To make the perfect deconstructed PB&J:

Make sure you are alone. Check the bedrooms, kitchen, closets, basement, staircases, and behind, making sure you are unaccompanied. Lock the doors.

Stalk your way to the kitchen. Be furtive. The more furtive you are, the better the deconstructed sandwich will taste. A furtive sandwich is a tasty sandwich.

Glance around shamefully, then reach into the cabinet and withdraw the half empty jar of peanut butter from its lair.
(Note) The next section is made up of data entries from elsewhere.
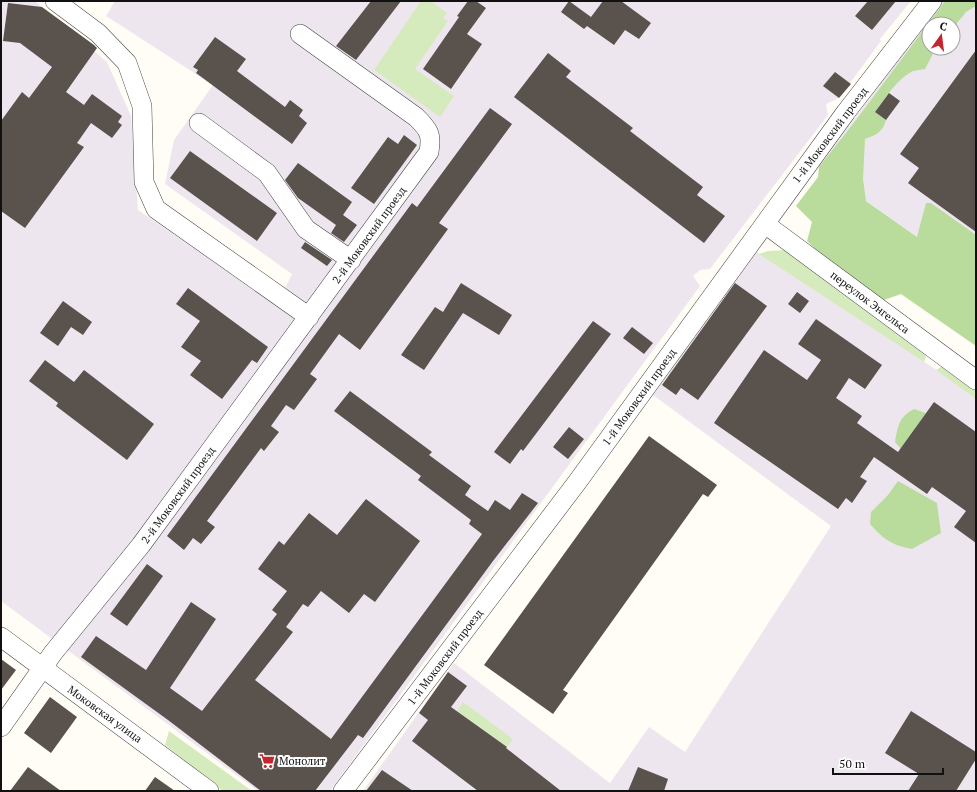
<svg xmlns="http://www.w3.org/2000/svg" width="977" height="792" font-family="'PT Serif',serif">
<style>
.industrial{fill:#eee6ef;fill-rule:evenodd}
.green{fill:#d5ebbd}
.forest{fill:#b9dc9c}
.building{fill:#5a524d}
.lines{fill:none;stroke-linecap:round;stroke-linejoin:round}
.minor-casing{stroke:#444;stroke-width:20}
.minor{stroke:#fff;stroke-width:19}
.labels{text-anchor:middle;stroke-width:4;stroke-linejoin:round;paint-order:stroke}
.street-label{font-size:11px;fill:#111;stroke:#fff}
.poi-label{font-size:11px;fill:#111;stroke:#fff;text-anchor:start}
</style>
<rect width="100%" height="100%" fill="#fffdf5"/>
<path class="industrial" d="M 1,1 L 35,1 L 107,62 L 131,116 L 138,210 L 277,305 L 292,274 L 165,184 L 174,140 L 213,85 L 106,16 L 115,1 L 911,1 L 880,39 L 881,41 L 839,98 L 826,104 L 828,115 L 710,269 L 700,270 L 693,276 L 700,286 L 330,791 L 258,791 L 1,601 Z
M 941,1 L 976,1 L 976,279 L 819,167 ZM 929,24 L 953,24 L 953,48 L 929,48 Z
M 757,252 L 958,384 L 976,398 L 976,791 L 363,791 L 454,663 L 610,783 L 649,727 L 685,752 L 831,526 L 653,395 Z"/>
<path class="green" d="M 421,1 L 431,1 L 447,13 L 443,18 L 448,21 L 415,69 L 454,96 L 440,117 L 374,70 Z
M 784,250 L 923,350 L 926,357 L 924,362 L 759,254 L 768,251 Z
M 944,365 L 976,388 L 976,399 L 936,370 Z
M 463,702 L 513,739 L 507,747 L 457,711 Z
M 169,731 L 252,791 L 223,791 L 215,785 L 165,745 Z"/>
<path class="forest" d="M 945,1 L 976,1 L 976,6 L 966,12 L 953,28 L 953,24 L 929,24 L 929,48 L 936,48 L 925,69 C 922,70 916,70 913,71 C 897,79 885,98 875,112 L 886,120 C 883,132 876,135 865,139 L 863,179 L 866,201 L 917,237 L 926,203 L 931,203 L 976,235 L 976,346 L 901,294 L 881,301 L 837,270 L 807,241 L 812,222 L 796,206 L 818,177 L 819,167 L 856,120 Z
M 914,409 L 926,413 L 901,449 L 895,442 C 898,425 899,417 914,409 Z
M 898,481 L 937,503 L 941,533 L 912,549 C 892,545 884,540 870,524 L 871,512 L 888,495 Z"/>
<path class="building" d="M 371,1 L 401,1 L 356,60 L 336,46 Z
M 468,1 L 476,1 L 486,8 L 467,34 L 482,44 L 451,89 L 423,69 L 459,17 L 457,16 Z
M 569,1 L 591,17 L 603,1 L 621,1 L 651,23 L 639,39 L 625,30 L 614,45 L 587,26 L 584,29 L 561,12 Z
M 868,1 L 896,1 L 872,30 L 855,16 Z
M 8,3 L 42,7 L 94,45 L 97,48 L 66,92 L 84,105 L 92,94 L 122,116 L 118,122 L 122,125 L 112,138 L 91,123 L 77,143 L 84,147 L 25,228 L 1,211 L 1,121 L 22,92 L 29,98 L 52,67 L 20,43 L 3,41 Z
M 215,37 L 246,59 L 237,71 L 285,107 L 290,100 L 303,110 L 299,116 L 307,123 L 292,144 L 196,73 L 198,70 L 193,67 Z
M 976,50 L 976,232 L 908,183 L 919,168 L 900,154 Z
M 548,53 L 571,71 L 566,77 L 633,128 L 630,131 L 703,187 L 697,195 L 725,216 L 704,243 L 514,97 Z
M 835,72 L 851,84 L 839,98 L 823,86 Z
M 889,93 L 900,101 L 886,120 L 875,112 Z
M 490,108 L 512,124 L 439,223 L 448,229 L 360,350 L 339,334 L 310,374 L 317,379 L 294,410 L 286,405 L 271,426 L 279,432 L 264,451 L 261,448 L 207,521 L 215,527 L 201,544 L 193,538 L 184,550 L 167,536 L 412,203 L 417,207 Z
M 404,135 L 417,145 L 374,204 L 351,188 L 388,137 L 398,144 Z
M 190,151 L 277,213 L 257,241 L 170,178 Z
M 298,163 L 352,202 L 343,215 L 357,225 L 344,242 L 331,233 L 336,225 L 298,198 L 285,180 Z
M 305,242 L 332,260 L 327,266 L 301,248 Z
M 461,283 L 512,315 L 499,335 L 463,313 L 424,370 L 401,355 L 435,307 L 443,312 Z
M 735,283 L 767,306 L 698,400 L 681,388 L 676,395 L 662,385 Z
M 188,288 L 268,347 L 257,363 L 252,360 L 222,399 L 190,375 L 201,361 L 181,347 L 200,321 L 176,304 Z
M 797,292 L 809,301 L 800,313 L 788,304 Z
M 63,301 L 92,322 L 83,335 L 71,327 L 58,346 L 40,333 Z
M 816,319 L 882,365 L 865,389 L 849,378 L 836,398 L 862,416 L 857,423 L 898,452 L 934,402 L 976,432 L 976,543 L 954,527 L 966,511 L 932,487 L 927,494 L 874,457 L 860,477 L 867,481 L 852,503 L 846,498 L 838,509 L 714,423 L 764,350 L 807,380 L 821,360 L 798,344 Z
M 593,321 L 611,334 L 523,451 L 521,449 L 510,464 L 494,452 Z
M 632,327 L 653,343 L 644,354 L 623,338 Z
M 45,360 L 74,382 L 84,370 L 154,424 L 127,460 L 56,406 L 58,403 L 29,381 Z
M 350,391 L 432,452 L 429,455 L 471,486 L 465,495 L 488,511 L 495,500 L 510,510 L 522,493 L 538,503 L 493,561 L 363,738 L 358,735 L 315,791 L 261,791 L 168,720 L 81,657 L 96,636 L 146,670 L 191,602 L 216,619 L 170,688 L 202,711 L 277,614 L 272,610 L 287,591 L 258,569 L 279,541 L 284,545 L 309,513 L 337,535 L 366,499 L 420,541 L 375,602 L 364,594 L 349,613 L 321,591 L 308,607 L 303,604 L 286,627 L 293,632 L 255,680 L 331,739 L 482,534 L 469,524 L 471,520 L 418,480 L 421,476 L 334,411 Z
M 569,427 L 584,439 L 568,459 L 553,447 Z
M 649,436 L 717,485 L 708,497 L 703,494 L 563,690 L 568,693 L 553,714 L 484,665 Z
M 147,564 L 163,576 L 127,626 L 110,614 Z
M 1,659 L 16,670 L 1,690 Z
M 448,672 L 467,686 L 451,707 L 507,747 L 506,748 L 561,791 L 478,791 L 412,741 L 428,720 L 419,713 Z
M 50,697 L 77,717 L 51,753 L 24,733 Z
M 911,711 L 976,752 L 976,759 L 956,791 L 908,791 L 919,774 L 885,753 Z
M 28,767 L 61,791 L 10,791 Z
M 638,767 L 668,779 L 664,791 L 628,791 Z
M 382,770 L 413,791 L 366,791 Z
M 155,777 L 175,791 L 145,791 Z"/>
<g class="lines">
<defs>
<path id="minor" d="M 55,1 L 98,33 L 127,63 L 142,106 L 144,182 L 156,209 L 309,317
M 199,123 L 267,173 L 306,229 L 351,260
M 765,224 L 976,380
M 1,637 L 209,791
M 1,727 L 53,653 L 141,545 L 429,152 C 432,134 429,130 416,117 L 300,34
M 343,791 L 578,481 L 846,112 L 932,1"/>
</defs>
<use href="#minor" class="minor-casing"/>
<use href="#minor" class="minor"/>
</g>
<defs>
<symbol id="supermarket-bare" viewBox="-9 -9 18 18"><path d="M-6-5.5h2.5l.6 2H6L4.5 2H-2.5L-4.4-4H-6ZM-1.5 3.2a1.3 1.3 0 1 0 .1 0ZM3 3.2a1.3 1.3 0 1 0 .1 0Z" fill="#c4262e" stroke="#fff" stroke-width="2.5" paint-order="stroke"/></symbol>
</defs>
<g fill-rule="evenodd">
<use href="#supermarket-bare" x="256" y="750" width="22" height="22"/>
</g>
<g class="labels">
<g class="street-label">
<text transform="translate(830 135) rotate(-53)" y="4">1-й Моковский проезд</text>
<text transform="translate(369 235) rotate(-54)" y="4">2-й Моковский проезд</text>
<text transform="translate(870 302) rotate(37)" y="4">переулок Энгельса</text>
<text transform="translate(639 397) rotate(-54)" y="4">1-й Моковский проезд</text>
<text transform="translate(178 495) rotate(-54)" y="4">2-й Моковский проезд</text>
<text transform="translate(445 657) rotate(-53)" y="4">1-й Моковский проезд</text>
<text transform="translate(105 714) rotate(36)" y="4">Моковская улица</text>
</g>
<g class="poi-label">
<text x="279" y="765">Монолит</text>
</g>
</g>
<rect width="977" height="792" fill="none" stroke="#111111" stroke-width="4"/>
<g transform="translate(941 36) rotate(14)"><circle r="19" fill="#ffffff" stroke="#a0a0a0"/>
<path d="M0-3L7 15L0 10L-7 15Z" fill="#c4262e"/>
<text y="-6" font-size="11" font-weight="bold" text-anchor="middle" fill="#111111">С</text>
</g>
<path d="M833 768v6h110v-6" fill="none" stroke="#111111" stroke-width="2"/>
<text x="839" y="768" font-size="12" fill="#111111" stroke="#ffffff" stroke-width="3" paint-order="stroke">50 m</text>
</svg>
You are not a pessimist, but there’s no denying you’ve already eaten half of the peanut butter. It is a large jar, with 24 servings, a total of 48 tablespoons. You’ve done the math. There is no call for optimism here.

Make sure you are alone.

Quietly, ever so quietly, remove the lid. Quickly check behind you and then grab a knife from the drawer, a butter knife. Slowly close the squeaky drawer, trying to make as little noise as possible. Wince at every creak. A quiet sandwich is a good sandwich.

today, we dine on pb&j alone

With the jar and knife, creep to your bedroom, shutting the door behind you. Set the peanut butter timer for ten minutes. Crawl into bed and, with the knife, eat the peanut butter, varying your technique slightly from bite to bite. It’s just you, the knife, the peanut butter, and the timer.
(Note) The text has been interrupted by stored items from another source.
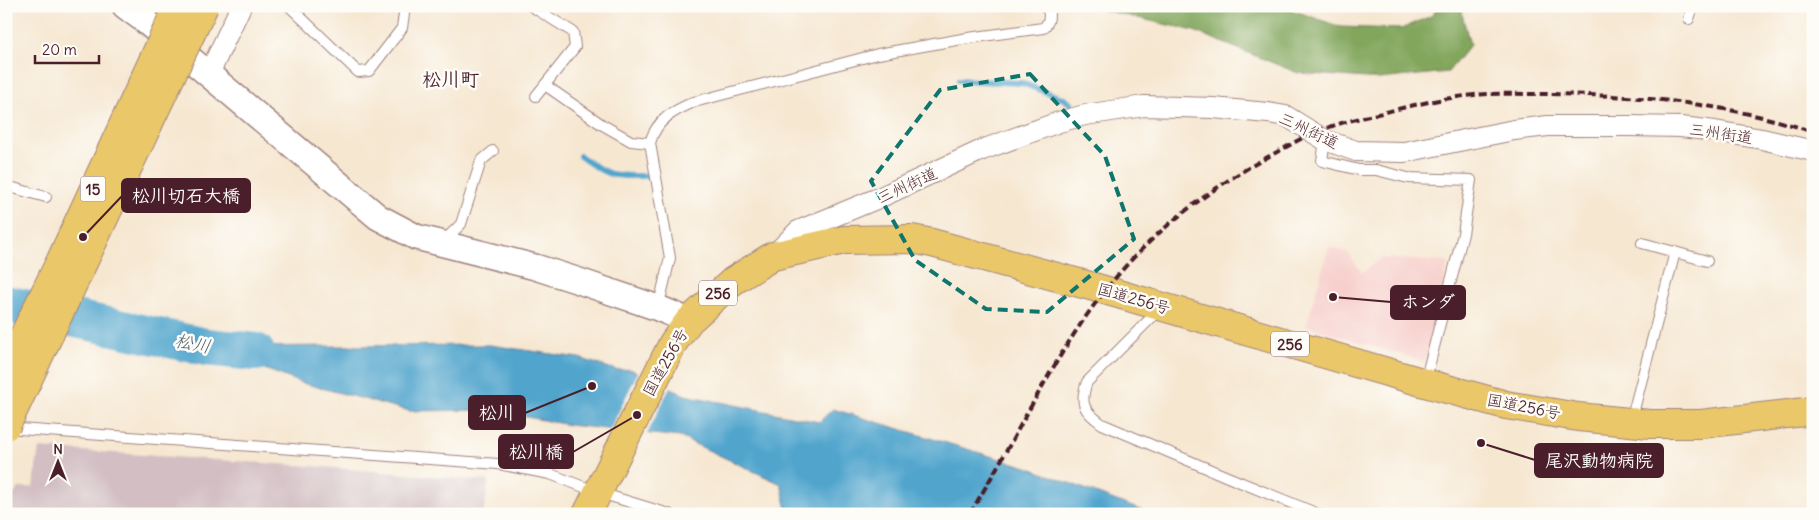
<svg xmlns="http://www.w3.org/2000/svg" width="1819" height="520" font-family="Delius,'Klee One',sans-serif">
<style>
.built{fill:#f7d0cd}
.industrial{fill:#d2bec3}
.forest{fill:#81a65c;stroke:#666244}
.water{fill:#51a5cd;stroke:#4e627c}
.pier{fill:#f6e7d1}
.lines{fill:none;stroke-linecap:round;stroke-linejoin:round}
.stream{stroke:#51a5cd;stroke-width:6}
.river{stroke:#51a5cd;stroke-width:38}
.service-casing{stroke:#a0837e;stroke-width:12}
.minor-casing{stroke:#a0837e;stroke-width:22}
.tertiary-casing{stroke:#a0837e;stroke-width:28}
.trunk-casing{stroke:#a0837e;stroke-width:30}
.service{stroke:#fff;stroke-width:10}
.minor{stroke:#fff;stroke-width:20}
.tertiary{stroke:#fff;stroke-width:25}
.trunk{stroke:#eac769;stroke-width:28}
.rail{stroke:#4a1f2b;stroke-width:4;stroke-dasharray:8 4;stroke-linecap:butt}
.primary-bridge-casing{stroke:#a0837e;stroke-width:30;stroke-linecap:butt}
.primary-bridge{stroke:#eac769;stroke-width:28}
.marked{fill:none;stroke:#0f766e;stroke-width:4;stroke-dasharray:10 6;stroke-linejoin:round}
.labels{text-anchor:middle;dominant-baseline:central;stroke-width:5;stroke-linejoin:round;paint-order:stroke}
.shield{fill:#fdfcf7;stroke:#806168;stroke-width:1}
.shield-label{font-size:15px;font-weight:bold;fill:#4a1f2b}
.street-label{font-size:16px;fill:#4a1f2b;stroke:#fdfcf7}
.water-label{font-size:18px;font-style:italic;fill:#4d5b74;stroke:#fdfcf7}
.quarter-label{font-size:19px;font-weight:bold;fill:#4a1f2b;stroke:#fdfcf7}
.leader{fill:none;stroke:#4a1f2b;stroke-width:2}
.callout-dot{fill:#4a1f2b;stroke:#fdfcf7;stroke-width:2}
.callout{fill:#4a1f2b;stroke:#4a1f2b;stroke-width:2}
.callout-label{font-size:18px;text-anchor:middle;font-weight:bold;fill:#fff}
</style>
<rect width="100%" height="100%" fill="#fdfcf7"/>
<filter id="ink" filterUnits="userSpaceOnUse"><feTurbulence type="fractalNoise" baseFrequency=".02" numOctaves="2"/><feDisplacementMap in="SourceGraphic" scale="10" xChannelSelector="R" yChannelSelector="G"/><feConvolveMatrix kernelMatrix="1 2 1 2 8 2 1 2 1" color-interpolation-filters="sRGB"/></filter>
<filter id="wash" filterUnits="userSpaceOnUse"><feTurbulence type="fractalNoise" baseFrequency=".0096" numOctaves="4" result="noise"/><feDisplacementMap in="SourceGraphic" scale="20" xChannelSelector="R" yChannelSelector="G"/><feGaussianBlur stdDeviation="1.12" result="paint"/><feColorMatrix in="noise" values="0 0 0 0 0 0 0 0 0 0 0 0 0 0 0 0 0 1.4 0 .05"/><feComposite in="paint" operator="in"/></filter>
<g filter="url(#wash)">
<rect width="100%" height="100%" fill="#f6e7d1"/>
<!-- built -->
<polygon class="built" points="1329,247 1347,252 1362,273 1381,258 1448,262 1425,362 1306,326"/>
<!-- industrial -->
<polygon class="industrial" points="39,448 324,467 489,481 483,514 7,514 8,501 19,488 33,487"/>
<!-- forest -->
<polygon class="forest" points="1086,6 1281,6 1341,27 1401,29 1431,16 1440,6 1460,6 1470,45 1448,72 1380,79 1298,73 1194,31"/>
<!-- water -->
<polygon class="water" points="490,345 579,358 616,370 630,369 685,395 819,422 833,409 1027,467 1151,514 788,514 781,484 680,437 569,425 490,410 410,411 302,383 206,347"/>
<!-- pier -->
<polygon class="pier" points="639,370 671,385 646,436 609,432"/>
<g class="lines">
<!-- stream -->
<g class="stream">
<polyline points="959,80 1022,83 1064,99 1071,104"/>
<path d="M580 156C609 177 611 176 647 176"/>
</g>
<!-- river -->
<polyline class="river" points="6,304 206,347 256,352"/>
</g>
</g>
<g filter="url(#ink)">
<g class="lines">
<defs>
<g id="service">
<polyline points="289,6 358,72 369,71 402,28 405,6"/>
<polyline points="531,6 573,32 575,47 536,96"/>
<polyline points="1689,19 1693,6"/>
<polyline points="545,85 601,124 631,141 650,143"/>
<polyline points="1325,140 1322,161 1359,170 1376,170 1408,178 1471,180 1463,234 1425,382"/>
<polyline points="6,186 46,197"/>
<polyline points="443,242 461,224 481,161 493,151"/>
<polyline points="1642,243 1707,261"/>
<path d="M658 308 670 258 650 143C656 120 673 111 694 102L878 54 968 38 1043 28C1049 23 1049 19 1049 12L1044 6"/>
<path d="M1161 308 1087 382C1079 404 1084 411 1102 424L1230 478 1318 514"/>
<polyline points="1631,421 1675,252"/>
<polyline points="6,428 498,464 550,474 597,492 669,514"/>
</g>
<g id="minor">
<polyline points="209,74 241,6"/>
<polyline points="773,256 798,231 881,197 982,150 1059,122 1085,115 1144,106 1213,108 1268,113 1286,116 1325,140 1356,151 1404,152 1514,130 1548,126 1630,126 1681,127 1715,131 1762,139 1813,151"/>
</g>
<polyline id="tertiary" points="125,6 144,20 378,217 416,237 535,267 576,280 658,308 689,321"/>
<polyline id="trunk" points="587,514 673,343 689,321 733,281 773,256 844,240 912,239 932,243 1094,287 1425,383 1506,405 1578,417 1650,424 1701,424 1813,411"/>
</defs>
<!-- service casing -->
<use href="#service" class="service-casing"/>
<!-- minor casing -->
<use href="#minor" class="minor-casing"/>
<!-- tertiary casing -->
<use href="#tertiary" class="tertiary-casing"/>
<!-- trunk casing -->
<use href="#trunk" class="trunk-casing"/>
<!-- service -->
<use href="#service" class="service"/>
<!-- minor -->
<use href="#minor" class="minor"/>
<!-- tertiary -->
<use href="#tertiary" class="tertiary"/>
<!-- trunk -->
<use href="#trunk" class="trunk"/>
<!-- rail -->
<path class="rail" d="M970 514C985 488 1000 463 1014 437 1050 372 1085 307 1138 253 1180 211 1228 177 1281 150 1291 144 1302 138 1313 133 1335 124 1359 118 1382 113 1413 105 1443 98 1474 95 1494 93 1516 94 1536 94 1627 94 1727 102 1813 132"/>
<defs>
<g id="primary-bridge">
<polyline points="6,372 60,262 178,6"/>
<polyline points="6,426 204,6"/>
</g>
</defs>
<!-- primary-bridge casing -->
<use href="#primary-bridge" class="primary-bridge-casing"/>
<!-- primary-bridge -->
<use href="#primary-bridge" class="primary-bridge"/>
</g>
</g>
<!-- marked area -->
<path class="marked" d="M1030 74 1105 156 1134 239 1047 312 986 309 915 260 871 181 940 90Z"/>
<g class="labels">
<!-- shield labels -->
<g class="shield">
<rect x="80.5" y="176.5" width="25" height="25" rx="4"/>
<rect x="699" y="280.5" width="38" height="25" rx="4"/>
<rect x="1271" y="331.5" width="38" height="25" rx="4"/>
</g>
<g class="shield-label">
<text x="93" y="189">15</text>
<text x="718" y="293">256</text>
<text x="1290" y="344">256</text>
</g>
<!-- street labels -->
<g class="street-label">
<text transform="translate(1309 130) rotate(25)">三州街道</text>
<text transform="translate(1721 133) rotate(8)">三州街道</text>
<text transform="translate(907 185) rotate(-25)">三州街道</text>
<text transform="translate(1134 298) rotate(16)">国道256号</text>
<text transform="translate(665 362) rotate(-61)">国道256号</text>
<text transform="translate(1524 406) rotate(11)">国道256号</text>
</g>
<!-- water labels -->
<g class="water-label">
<text transform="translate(193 343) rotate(11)">松川</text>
</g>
<!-- quarter labels -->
<g class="quarter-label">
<text x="451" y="79">松川町</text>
</g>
</g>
<!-- callouts -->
<path class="leader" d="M83 237L122 196M1333 297L1391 302M592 386L525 413M637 415L573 452M1481 443L1535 460"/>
<g class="callout-dot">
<circle cx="83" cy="237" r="5"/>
<circle cx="1333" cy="297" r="5"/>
<circle cx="592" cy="386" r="5"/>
<circle cx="637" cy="415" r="5"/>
<circle cx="1481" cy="443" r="5"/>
</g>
<g class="callout">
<rect x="122" y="179" width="128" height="33" rx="5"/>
<rect x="1391" y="286" width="74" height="33" rx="5"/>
<rect x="469" y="396" width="56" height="33" rx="5"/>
<rect x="499" y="435" width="74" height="33" rx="5"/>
<rect x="1535" y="444" width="128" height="33" rx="5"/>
</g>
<g class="callout-label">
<text x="186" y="202">松川切石大橋</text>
<text x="1428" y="308">ホンダ</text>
<text x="497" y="419">松川</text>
<text x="536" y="458">松川橋</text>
<text x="1599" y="467">尾沢動物病院</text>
</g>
<!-- margin -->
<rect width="1819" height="520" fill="none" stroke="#fdfcf7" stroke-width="25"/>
<!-- north arrow -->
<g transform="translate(58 462)" stroke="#fdfcf7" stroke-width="4" paint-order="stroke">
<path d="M0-4L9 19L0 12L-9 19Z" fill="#4a1f2b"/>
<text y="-8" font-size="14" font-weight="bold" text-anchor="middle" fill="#4a1f2b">N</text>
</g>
<!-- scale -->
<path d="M35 55v8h64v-8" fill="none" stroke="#4a1f2b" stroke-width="2.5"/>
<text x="42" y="55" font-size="15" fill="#4a1f2b" stroke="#fdfcf7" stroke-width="4" paint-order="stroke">20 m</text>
</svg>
When the timer goes off, jump as if something has scared you. Realize it was just the fact you sat by yourself in your room alone eating peanut butter for ten minutes. Push this thought away and then continue making the deconstructed PB&J.

Pick up the jar and knife, cleaned of all traces of peanut butter, and make your way back to the kitchen. The lights in the house should be off, curtains closed except for a crack through which you can see the outside world. Sandwiches in the dark are toothsome sandwiches.

In the kitchen, place the peanut butter back in its dark corner.

Choose your favorite spoon, the one you eat frosting and ice cream with, the one you would take with you should you ever travel again, the spoon you would want your friends to see,  the spoon you would want to look like if you still went out to social events.

Open the mostly empty fridge and remove your only jar of jam, which is almost gone. Open it up and slurp down a few mouthfuls with your spoon. Reassure yourself that you deserve this. Notice how the sweet, cool, smooth texture of the jam contrasts beautifully with the creamy, slightly savory, nutty aftertaste of the peanut butter. Afterwards, notice how you are eating jam out of the jar.

A quiet sandwich is a good sandwich.

Screw the lid on the jam and put it back. After closing the door, glance at the pictures on the fridge. Wonder if you should call your mother.

Eat a slice of bread later on, after waking from your nap.

P.S. Teddie Peanut Butter is the best.